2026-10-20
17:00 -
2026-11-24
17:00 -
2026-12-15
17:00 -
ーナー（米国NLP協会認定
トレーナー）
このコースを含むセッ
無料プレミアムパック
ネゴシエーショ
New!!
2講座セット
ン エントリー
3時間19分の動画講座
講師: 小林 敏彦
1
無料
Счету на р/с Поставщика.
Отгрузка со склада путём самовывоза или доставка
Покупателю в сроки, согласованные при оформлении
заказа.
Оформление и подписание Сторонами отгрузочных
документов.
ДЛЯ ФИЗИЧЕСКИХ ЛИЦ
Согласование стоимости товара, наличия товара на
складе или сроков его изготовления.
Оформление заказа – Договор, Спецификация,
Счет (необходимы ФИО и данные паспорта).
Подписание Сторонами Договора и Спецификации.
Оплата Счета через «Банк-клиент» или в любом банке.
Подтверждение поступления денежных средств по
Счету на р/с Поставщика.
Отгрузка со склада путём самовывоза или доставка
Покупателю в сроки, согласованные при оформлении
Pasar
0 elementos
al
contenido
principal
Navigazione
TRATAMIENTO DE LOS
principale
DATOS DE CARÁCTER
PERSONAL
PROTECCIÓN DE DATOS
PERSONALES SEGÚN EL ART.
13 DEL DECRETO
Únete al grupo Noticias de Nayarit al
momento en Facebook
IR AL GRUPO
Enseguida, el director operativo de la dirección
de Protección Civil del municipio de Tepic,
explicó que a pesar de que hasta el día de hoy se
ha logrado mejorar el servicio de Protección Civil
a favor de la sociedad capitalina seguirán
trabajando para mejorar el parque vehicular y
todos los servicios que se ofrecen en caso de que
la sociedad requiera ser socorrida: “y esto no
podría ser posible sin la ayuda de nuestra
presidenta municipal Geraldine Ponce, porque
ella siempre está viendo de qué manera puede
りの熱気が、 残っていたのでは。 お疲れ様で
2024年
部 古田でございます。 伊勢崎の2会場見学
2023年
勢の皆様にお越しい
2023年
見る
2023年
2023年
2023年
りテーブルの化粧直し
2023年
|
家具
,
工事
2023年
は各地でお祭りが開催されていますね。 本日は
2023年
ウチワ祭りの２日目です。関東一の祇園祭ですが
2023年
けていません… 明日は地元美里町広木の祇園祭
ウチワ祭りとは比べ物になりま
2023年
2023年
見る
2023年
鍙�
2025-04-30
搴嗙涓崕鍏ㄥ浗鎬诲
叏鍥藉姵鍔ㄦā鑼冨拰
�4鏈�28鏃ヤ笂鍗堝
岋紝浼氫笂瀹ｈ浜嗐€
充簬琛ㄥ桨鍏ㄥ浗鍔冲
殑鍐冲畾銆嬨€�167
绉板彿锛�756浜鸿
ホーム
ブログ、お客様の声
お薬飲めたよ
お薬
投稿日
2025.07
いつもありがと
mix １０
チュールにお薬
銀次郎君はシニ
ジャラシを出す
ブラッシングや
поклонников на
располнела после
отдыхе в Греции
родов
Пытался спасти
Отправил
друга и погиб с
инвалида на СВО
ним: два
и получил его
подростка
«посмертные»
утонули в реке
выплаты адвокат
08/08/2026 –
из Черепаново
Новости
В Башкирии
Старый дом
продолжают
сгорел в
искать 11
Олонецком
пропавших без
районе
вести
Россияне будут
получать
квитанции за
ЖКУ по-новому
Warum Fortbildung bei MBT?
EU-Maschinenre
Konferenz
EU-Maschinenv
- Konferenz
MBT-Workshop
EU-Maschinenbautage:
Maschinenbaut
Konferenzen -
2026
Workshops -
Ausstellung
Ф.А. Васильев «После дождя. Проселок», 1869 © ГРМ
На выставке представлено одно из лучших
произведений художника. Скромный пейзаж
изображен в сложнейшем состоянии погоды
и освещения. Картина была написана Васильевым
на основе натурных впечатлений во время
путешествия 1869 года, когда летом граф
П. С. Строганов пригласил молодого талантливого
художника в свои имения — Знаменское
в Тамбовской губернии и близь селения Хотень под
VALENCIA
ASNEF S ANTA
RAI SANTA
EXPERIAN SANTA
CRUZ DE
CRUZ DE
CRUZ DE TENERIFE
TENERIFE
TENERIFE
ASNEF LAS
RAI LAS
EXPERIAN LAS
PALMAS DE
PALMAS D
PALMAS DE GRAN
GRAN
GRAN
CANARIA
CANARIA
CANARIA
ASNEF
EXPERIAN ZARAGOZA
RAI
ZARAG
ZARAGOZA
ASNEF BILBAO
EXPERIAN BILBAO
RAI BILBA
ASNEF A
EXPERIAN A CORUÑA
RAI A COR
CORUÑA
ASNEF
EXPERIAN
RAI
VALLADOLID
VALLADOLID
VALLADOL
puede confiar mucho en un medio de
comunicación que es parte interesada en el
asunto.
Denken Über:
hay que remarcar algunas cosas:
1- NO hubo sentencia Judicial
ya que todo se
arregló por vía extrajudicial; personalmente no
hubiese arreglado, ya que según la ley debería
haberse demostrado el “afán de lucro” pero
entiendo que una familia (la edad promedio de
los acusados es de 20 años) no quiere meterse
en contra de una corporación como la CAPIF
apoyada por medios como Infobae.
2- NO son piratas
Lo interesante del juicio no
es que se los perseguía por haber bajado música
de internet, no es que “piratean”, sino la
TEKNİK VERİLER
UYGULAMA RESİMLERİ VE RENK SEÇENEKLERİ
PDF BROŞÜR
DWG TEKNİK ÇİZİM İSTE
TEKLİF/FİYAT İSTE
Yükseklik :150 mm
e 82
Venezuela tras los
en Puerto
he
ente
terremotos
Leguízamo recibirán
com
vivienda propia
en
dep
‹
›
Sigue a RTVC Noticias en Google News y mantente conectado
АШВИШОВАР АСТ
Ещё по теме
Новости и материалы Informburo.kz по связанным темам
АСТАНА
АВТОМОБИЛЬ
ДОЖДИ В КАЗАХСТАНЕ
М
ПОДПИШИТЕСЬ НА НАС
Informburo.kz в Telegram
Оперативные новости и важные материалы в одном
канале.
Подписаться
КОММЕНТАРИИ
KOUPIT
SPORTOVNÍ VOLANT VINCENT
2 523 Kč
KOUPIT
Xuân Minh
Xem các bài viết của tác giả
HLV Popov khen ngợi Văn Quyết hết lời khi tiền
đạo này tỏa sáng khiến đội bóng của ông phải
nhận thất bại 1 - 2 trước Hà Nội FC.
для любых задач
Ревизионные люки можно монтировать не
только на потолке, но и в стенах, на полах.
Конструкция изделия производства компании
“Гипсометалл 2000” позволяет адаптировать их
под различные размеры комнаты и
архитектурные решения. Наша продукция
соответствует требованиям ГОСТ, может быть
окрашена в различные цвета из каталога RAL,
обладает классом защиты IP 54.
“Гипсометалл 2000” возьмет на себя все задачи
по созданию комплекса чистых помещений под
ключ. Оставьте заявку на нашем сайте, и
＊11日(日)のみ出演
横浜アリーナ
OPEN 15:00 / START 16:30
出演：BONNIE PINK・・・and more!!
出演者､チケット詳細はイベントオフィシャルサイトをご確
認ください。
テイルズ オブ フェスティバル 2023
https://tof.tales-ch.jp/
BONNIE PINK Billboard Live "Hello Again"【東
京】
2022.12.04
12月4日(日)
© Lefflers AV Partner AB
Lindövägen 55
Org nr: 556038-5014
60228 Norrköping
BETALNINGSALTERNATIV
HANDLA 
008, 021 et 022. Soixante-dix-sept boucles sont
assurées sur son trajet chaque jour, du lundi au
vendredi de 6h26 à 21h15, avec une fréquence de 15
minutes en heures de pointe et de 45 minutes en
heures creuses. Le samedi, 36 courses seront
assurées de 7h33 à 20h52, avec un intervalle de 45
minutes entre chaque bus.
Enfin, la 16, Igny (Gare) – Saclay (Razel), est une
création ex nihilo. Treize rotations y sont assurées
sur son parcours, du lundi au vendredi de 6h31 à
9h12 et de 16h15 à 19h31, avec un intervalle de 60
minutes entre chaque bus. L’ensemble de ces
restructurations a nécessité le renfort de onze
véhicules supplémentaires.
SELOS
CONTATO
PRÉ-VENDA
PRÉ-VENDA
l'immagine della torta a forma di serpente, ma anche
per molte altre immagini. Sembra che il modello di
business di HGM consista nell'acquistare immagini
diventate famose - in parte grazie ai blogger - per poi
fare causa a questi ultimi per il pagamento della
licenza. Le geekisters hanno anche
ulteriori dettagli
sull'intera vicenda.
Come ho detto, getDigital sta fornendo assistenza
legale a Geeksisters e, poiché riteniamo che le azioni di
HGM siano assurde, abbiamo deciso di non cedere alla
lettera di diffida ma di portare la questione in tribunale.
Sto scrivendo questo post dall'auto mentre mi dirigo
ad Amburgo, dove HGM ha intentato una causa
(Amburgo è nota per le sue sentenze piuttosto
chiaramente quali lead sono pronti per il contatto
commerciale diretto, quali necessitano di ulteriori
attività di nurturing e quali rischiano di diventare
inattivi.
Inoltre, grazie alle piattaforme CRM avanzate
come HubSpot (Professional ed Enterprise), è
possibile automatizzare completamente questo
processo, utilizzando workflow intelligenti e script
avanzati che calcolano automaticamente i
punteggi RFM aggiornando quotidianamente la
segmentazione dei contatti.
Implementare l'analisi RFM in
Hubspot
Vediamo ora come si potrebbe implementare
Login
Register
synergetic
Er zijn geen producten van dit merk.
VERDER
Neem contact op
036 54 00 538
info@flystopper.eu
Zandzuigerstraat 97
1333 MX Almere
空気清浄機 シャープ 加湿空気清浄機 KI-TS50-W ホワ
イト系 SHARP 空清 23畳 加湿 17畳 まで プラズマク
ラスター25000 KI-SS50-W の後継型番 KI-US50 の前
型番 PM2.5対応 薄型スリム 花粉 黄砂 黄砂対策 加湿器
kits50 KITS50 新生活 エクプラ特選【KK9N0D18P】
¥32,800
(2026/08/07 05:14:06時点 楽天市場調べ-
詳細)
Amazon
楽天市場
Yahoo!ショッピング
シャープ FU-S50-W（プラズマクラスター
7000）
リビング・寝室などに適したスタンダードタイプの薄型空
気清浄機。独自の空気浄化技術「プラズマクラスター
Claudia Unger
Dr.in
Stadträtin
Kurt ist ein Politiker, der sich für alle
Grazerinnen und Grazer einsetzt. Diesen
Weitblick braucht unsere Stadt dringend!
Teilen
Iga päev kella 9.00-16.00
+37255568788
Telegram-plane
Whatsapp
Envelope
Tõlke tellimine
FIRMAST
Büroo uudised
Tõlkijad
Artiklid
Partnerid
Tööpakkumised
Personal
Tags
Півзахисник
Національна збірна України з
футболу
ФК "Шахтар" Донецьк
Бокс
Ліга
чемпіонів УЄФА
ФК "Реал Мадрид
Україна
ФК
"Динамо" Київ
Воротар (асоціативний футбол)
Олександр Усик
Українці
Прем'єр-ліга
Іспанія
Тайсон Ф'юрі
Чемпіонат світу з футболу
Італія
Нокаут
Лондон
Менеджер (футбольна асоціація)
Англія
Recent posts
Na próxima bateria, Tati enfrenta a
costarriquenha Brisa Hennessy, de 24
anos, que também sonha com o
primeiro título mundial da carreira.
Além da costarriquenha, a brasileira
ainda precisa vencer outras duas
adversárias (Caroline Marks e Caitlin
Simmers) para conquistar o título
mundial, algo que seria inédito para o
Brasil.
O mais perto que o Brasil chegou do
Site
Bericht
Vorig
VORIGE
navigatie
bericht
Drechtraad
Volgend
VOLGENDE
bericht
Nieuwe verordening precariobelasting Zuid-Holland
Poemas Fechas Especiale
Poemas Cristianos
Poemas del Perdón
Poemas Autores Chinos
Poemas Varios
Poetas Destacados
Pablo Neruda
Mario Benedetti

▬▬▬▬▬▬

From the records above, extract every line that contains the word "immagini" and copy each such line in full.

per molte altre immagini. Sembra che il modello di
business di HGM consista nell'acquistare immagini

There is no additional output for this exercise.